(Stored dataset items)
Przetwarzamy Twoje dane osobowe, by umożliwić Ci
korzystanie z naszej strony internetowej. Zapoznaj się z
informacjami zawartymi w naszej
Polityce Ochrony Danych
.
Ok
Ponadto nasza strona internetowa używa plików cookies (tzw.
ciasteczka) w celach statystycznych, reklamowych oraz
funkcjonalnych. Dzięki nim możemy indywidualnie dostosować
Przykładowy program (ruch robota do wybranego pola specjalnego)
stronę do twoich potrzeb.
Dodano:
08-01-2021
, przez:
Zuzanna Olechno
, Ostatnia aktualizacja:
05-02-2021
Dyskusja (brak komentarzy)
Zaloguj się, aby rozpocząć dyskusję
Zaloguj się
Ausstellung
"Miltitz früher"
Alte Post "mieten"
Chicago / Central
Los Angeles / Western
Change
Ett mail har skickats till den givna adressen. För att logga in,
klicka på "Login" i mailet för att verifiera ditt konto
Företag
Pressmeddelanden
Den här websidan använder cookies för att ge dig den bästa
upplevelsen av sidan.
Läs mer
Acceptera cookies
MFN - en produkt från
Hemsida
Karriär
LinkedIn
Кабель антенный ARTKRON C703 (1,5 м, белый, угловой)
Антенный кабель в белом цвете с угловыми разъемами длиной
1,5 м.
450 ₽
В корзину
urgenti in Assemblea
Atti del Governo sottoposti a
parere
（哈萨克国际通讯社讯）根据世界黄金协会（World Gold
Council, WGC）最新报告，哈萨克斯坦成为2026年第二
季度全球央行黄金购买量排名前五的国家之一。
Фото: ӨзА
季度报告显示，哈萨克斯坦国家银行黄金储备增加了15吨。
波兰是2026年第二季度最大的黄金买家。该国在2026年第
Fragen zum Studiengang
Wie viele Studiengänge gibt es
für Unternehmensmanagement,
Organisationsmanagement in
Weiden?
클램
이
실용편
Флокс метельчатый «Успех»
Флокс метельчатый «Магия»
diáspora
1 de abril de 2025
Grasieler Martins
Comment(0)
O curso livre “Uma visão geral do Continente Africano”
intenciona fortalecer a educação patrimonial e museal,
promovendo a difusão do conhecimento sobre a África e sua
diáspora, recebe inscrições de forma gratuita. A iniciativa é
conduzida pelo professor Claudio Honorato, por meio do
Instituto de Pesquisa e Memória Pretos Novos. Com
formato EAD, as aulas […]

PROMPT
What lines in the data above carry "naszej"? Return them all.

OUTPUT FOR THIS EXERCISE
korzystanie z naszej strony internetowej. Zapoznaj się z
informacjami zawartymi w naszej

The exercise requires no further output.